Atalaya Mining has announced it will release its unaudited financial results for the third quarter and nine-month period ending September 30, 2025, on November 13, 2025. The company will host a webcast and a live presentation for analysts, investors, and shareholders to discuss these results, indicating a proactive approach to engaging with stakeholders and providing transparency about its financial performance.
Atalaya Mining’s Q3 2025 operations update reveals consistent production aligning with full-year guidance, supported by strong plant availability and favorable cost performance. The company’s financial position is robust, with increased cash reserves and a positive outlook for meeting its annual targets. Atalaya is actively advancing its project pipeline, including expansions at San Dionisio and ongoing drilling at San Antonio and Proyecto Masa Valverde. The company’s strategic initiatives, such as the E-LIX Phase I plant and Proyecto Touro, are progressing, with significant developments in environmental authorizations and strategic project status, positioning Atalaya to capitalize on a supply-constrained copper market.

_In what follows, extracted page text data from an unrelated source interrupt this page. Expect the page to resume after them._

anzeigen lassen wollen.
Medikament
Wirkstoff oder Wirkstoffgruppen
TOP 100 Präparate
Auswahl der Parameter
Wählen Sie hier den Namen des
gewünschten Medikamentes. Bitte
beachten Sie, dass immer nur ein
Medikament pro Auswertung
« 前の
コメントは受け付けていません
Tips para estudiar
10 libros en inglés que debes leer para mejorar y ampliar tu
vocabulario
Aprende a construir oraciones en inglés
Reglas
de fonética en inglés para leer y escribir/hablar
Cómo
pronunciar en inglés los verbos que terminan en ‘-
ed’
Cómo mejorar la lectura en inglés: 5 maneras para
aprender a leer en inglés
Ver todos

Atalaya Mining announced that Jesús Fernández, a non-executive director, has sold 70,000 ordinary shares at a price of 620.12 pence each. This transaction reduces his holding to 68,412 shares, representing 0.05% of the company’s issued share capital. The sale was conducted in compliance with the EU Market Abuse Regulation. This move might indicate a shift in insider confidence or personal financial strategy, potentially impacting stakeholder perception.

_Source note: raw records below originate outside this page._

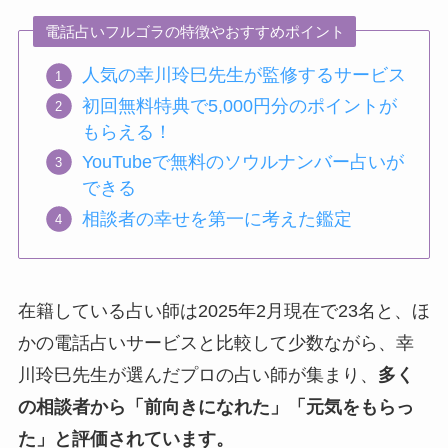
電話占いフルゴラの特徴やおすすめポイント
人気の幸川玲巳先生が監修するサービス
初回無料特典で5,000円分のポイントが
もらえる！
YouTubeで無料のソウルナンバー占いが
できる
相談者の幸せを第一に考えた鑑定
在籍している占い師は2025年2月現在で23名と、ほ
かの電話占いサービスと比較して少数ながら、幸
川玲巳先生が選んだプロの占い師が集まり、
多く
の相談者から「前向きになれた」「元気をもらっ
た」と評価されています。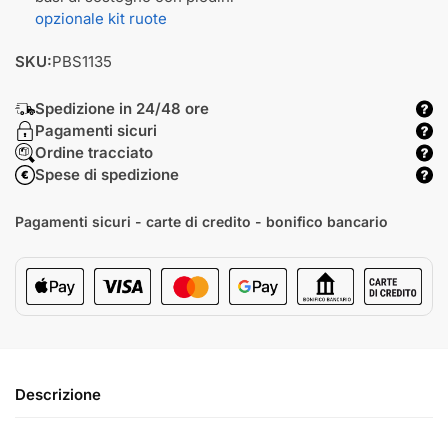
opzionale kit ruote
SKU:
PBS1135
Spedizione in 24/48 ore
Pagamenti sicuri
Ordine tracciato
Spese di spedizione
Pagamenti sicuri - carte di credito - bonifico bancario
Descrizione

Atalaya Mining announced that Cesar Sanchez, the Chief Financial Officer and a person discharging managerial responsibilities, sold 100,000 ordinary shares at 542.0 pence each. Following the sale, Sanchez retains options over 1,100,000 shares, representing 0.748% of the company’s fully diluted share capital. This transaction is part of the regulatory requirements under the EU Market Abuse Regulation, reflecting transparency in managerial dealings. The sale might influence investor perceptions of the company’s stock value and managerial confidence.
Atalaya Mining has announced the conversion of all its ordinary shares represented by physical certificates into electronic form, now represented by CREST Depositary Interests (CDIs). This conversion allows shareholders to trade their shares and receive dividends, including the 2024 final dividend. Certificated Holders are required to submit a transfer request form to facilitate the transfer of CDIs to a nominated CREST member. This move is expected to streamline share trading and dividend distribution for the company and its stakeholders.